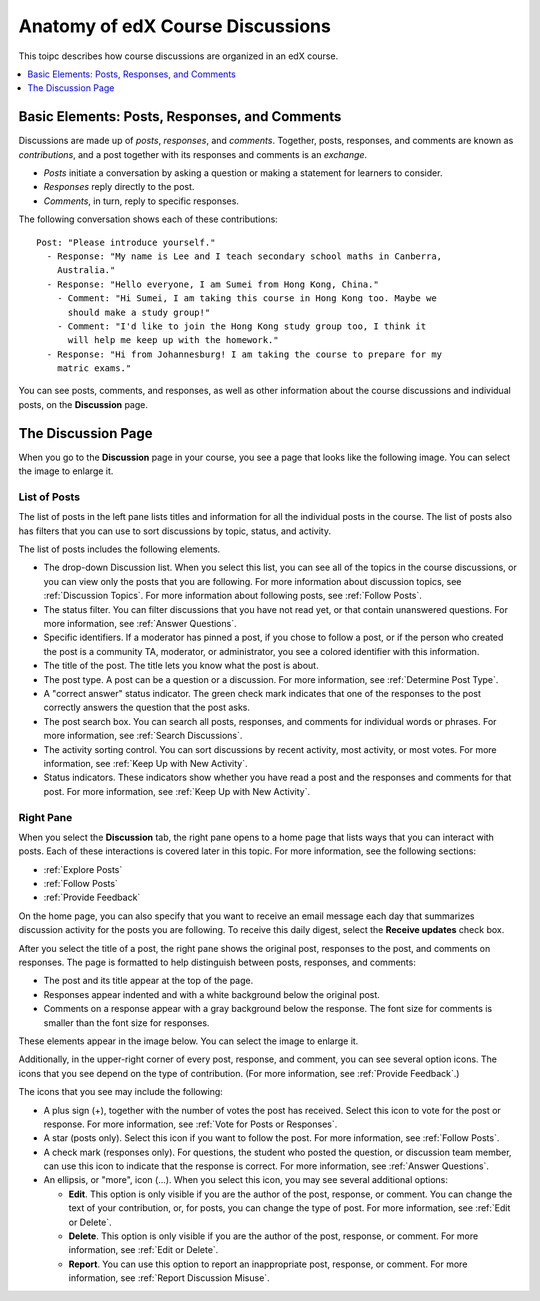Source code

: 
.. _Anatomy of edX Course Discussions:

#######################################
Anatomy of edX Course Discussions 
#######################################

This toipc describes how course discussions are organized in an edX course.

.. contents:: 
  :local:
  :depth: 1

********************************************************************
Basic Elements: Posts, Responses, and Comments
********************************************************************

Discussions are made up of *posts*, *responses*, and *comments*. Together,
posts, responses, and comments are known as *contributions*, and a post
together with its responses and comments is an *exchange*.

* *Posts* initiate a conversation by asking a question or making a statement
  for learners to consider.

* *Responses* reply directly to the post.

* *Comments*, in turn, reply to specific responses.

The following conversation shows each of these contributions:

::

  Post: "Please introduce yourself."
    - Response: "My name is Lee and I teach secondary school maths in Canberra,
      Australia."
    - Response: "Hello everyone, I am Sumei from Hong Kong, China."
      - Comment: "Hi Sumei, I am taking this course in Hong Kong too. Maybe we
        should make a study group!"
      - Comment: "I'd like to join the Hong Kong study group too, I think it
        will help me keep up with the homework."
    - Response: "Hi from Johannesburg! I am taking the course to prepare for my
      matric exams."

You can see posts, comments, and responses, as well as other information about 
the course discussions and individual posts, on the **Discussion** page.

**********************************
The Discussion Page
**********************************

When you go to the **Discussion** page in your course, you see a page that
looks like the following image. You can select the image to enlarge it.

.. image:: ../../../shared/students/Images/DiscussionHomeCallouts.png
   :width: 800 
   :alt: Discussion home page with a topics pane on the left side and "How to
       use edX discussions" pane on the right.

=============
List of Posts
=============

The list of posts in the left pane lists titles and information for all the
individual posts in the course. The list of posts also has filters that you can
use to sort discussions by topic, status, and activity.

The list of posts includes the following elements.

* The drop-down Discussion list. When you select this list, you can see all of
  the topics in the course discussions, or you can view only the posts that you
  are following. For more information about discussion topics, see
  :ref:`Discussion Topics`. For more information about following posts, see
  :ref:`Follow Posts`.

* The status filter. You can filter discussions that you have not read yet, or
  that contain unanswered questions. For more information, see :ref:`Answer
  Questions`.

* Specific identifiers. If a moderator has pinned a post, if you chose to
  follow a post, or if the person who created the post is a community TA,
  moderator, or administrator, you see a colored identifier with this
  information.

* The title of the post. The title lets you know what the post is about.

* The post type. A post can be a question or a discussion. For more
  information, see :ref:`Determine Post Type`.

* A "correct answer" status indicator. The green check mark indicates that one
  of the responses to the post correctly answers the question that the post
  asks.

* The post search box. You can search all posts, responses, and comments for
  individual words or phrases. For more information, see :ref:`Search
  Discussions`.

* The activity sorting control. You can sort discussions by recent activity,
  most activity, or most votes. For more information, see :ref:`Keep Up with
  New Activity`.

* Status indicators. These indicators show whether you have read a post and the
  responses and comments for that post. For more information, see
  :ref:`Keep Up with New Activity`.

===========
Right Pane
===========

When you select the **Discussion** tab, the right pane opens to a home page
that lists ways that you can interact with posts. Each of these interactions is
covered later in this topic. For more information, see the following sections:

* :ref:`Explore Posts`
* :ref:`Follow Posts`
* :ref:`Provide Feedback`

On the home page, you can also specify that you want to receive an email
message each day that summarizes discussion activity for the posts you are
following. To receive this daily digest, select the **Receive updates** check
box.

.. image:: ../../../shared/students/Images/Disc_ReceiveUpdates.png
  :width: 400
  :alt: The right pane with the Receive Updates check box circled

After you select the title of a post, the right pane shows the original post,
responses to the post, and comments on responses. The page is formatted to help
distinguish between posts, responses, and comments:

* The post and its title appear at the top of the page.

* Responses appear indented and with a white background below the original
  post.

* Comments on a response appear with a gray background below the response. The
  font size for comments is smaller than the font size for responses.

These elements appear in the image below. You can select the image to enlarge
it.

.. image:: ../../../shared/students/Images/Disc_PostsEtc.png
   :width: 600
   :alt: Discussion page with a specific post selected in the left pane and the
       post, responses, and comments in the right pane.

Additionally, in the upper-right corner of every post, response, and comment,
you can see several option icons. The icons that you see depend on the type of
contribution. (For more information, see :ref:`Provide Feedback`.)

.. image:: ../../../shared/students/Images/Disc_OptionIcons.png
  :width: 450
  :alt: A single post with the option icons on the right circled

The icons that you see may include the following:

* A plus sign (+), together with the number of votes the post has received.
  Select this icon to vote for the post or response. For more information, see
  :ref:`Vote for Posts or Responses`.

* A star (posts only). Select this icon if you want to follow the post. For
  more information, see :ref:`Follow Posts`.

* A check mark (responses only). For questions, the student who posted the
  question, or discussion team member, can use this icon to indicate that the
  response is correct. For more information, see :ref:`Answer Questions`.

* An ellipsis, or "more", icon (...). When you select this icon, you may see
  several additional options:

  * **Edit**. This option is only visible if you are the author of the post,
    response, or comment. You can change the text of your contribution, or, for
    posts, you can change the type of post. For more information, see
    :ref:`Edit or Delete`.
  
  * **Delete**. This option is only visible if you are the author of the post,
    response, or comment. For more information, see :ref:`Edit or Delete`.
  
  * **Report**. You can use this option to report an inappropriate post,
    response, or comment. For more information, see :ref:`Report Discussion
    Misuse`.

☆ ☆ ☆ ☆

Required action » Copy every line of the listing above exactly. Leave each picture out.

Completed task »
Source code

: 
.. _Anatomy of edX Course Discussions:

#######################################
Anatomy of edX Course Discussions 
#######################################

This toipc describes how course discussions are organized in an edX course.

.. contents:: 
  :local:
  :depth: 1

********************************************************************
Basic Elements: Posts, Responses, and Comments
********************************************************************

Discussions are made up of *posts*, *responses*, and *comments*. Together,
posts, responses, and comments are known as *contributions*, and a post
together with its responses and comments is an *exchange*.

* *Posts* initiate a conversation by asking a question or making a statement
  for learners to consider.

* *Responses* reply directly to the post.

* *Comments*, in turn, reply to specific responses.

The following conversation shows each of these contributions:

::

  Post: "Please introduce yourself."
    - Response: "My name is Lee and I teach secondary school maths in Canberra,
      Australia."
    - Response: "Hello everyone, I am Sumei from Hong Kong, China."
      - Comment: "Hi Sumei, I am taking this course in Hong Kong too. Maybe we
        should make a study group!"
      - Comment: "I'd like to join the Hong Kong study group too, I think it
        will help me keep up with the homework."
    - Response: "Hi from Johannesburg! I am taking the course to prepare for my
      matric exams."

You can see posts, comments, and responses, as well as other information about 
the course discussions and individual posts, on the **Discussion** page.

**********************************
The Discussion Page
**********************************

When you go to the **Discussion** page in your course, you see a page that
looks like the following image. You can select the image to enlarge it.

.. image:: ../../../shared/students/Images/DiscussionHomeCallouts.png
   :width: 800 
   :alt: Discussion home page with a topics pane on the left side and "How to
       use edX discussions" pane on the right.

=============
List of Posts
=============

The list of posts in the left pane lists titles and information for all the
individual posts in the course. The list of posts also has filters that you can
use to sort discussions by topic, status, and activity.

The list of posts includes the following elements.

* The drop-down Discussion list. When you select this list, you can see all of
  the topics in the course discussions, or you can view only the posts that you
  are following. For more information about discussion topics, see
  :ref:`Discussion Topics`. For more information about following posts, see
  :ref:`Follow Posts`.

* The status filter. You can filter discussions that you have not read yet, or
  that contain unanswered questions. For more information, see :ref:`Answer
  Questions`.

* Specific identifiers. If a moderator has pinned a post, if you chose to
  follow a post, or if the person who created the post is a community TA,
  moderator, or administrator, you see a colored identifier with this
  information.

* The title of the post. The title lets you know what the post is about.

* The post type. A post can be a question or a discussion. For more
  information, see :ref:`Determine Post Type`.

* A "correct answer" status indicator. The green check mark indicates that one
  of the responses to the post correctly answers the question that the post
  asks.

* The post search box. You can search all posts, responses, and comments for
  individual words or phrases. For more information, see :ref:`Search
  Discussions`.

* The activity sorting control. You can sort discussions by recent activity,
  most activity, or most votes. For more information, see :ref:`Keep Up with
  New Activity`.

* Status indicators. These indicators show whether you have read a post and the
  responses and comments for that post. For more information, see
  :ref:`Keep Up with New Activity`.

===========
Right Pane
===========

When you select the **Discussion** tab, the right pane opens to a home page
that lists ways that you can interact with posts. Each of these interactions is
covered later in this topic. For more information, see the following sections:

* :ref:`Explore Posts`
* :ref:`Follow Posts`
* :ref:`Provide Feedback`

On the home page, you can also specify that you want to receive an email
message each day that summarizes discussion activity for the posts you are
following. To receive this daily digest, select the **Receive updates** check
box.

.. image:: ../../../shared/students/Images/Disc_ReceiveUpdates.png
  :width: 400
  :alt: The right pane with the Receive Updates check box circled

After you select the title of a post, the right pane shows the original post,
responses to the post, and comments on responses. The page is formatted to help
distinguish between posts, responses, and comments:

* The post and its title appear at the top of the page.

* Responses appear indented and with a white background below the original
  post.

* Comments on a response appear with a gray background below the response. The
  font size for comments is smaller than the font size for responses.

These elements appear in the image below. You can select the image to enlarge
it.

.. image:: ../../../shared/students/Images/Disc_PostsEtc.png
   :width: 600
   :alt: Discussion page with a specific post selected in the left pane and the
       post, responses, and comments in the right pane.

Additionally, in the upper-right corner of every post, response, and comment,
you can see several option icons. The icons that you see depend on the type of
contribution. (For more information, see :ref:`Provide Feedback`.)

.. image:: ../../../shared/students/Images/Disc_OptionIcons.png
  :width: 450
  :alt: A single post with the option icons on the right circled

The icons that you see may include the following:

* A plus sign (+), together with the number of votes the post has received.
  Select this icon to vote for the post or response. For more information, see
  :ref:`Vote for Posts or Responses`.

* A star (posts only). Select this icon if you want to follow the post. For
  more information, see :ref:`Follow Posts`.

* A check mark (responses only). For questions, the student who posted the
  question, or discussion team member, can use this icon to indicate that the
  response is correct. For more information, see :ref:`Answer Questions`.

* An ellipsis, or "more", icon (...). When you select this icon, you may see
  several additional options:

  * **Edit**. This option is only visible if you are the author of the post,
    response, or comment. You can change the text of your contribution, or, for
    posts, you can change the type of post. For more information, see
    :ref:`Edit or Delete`.
  
  * **Delete**. This option is only visible if you are the author of the post,
    response, or comment. For more information, see :ref:`Edit or Delete`.
  
  * **Report**. You can use this option to report an inappropriate post,
    response, or comment. For more information, see :ref:`Report Discussion
    Misuse`.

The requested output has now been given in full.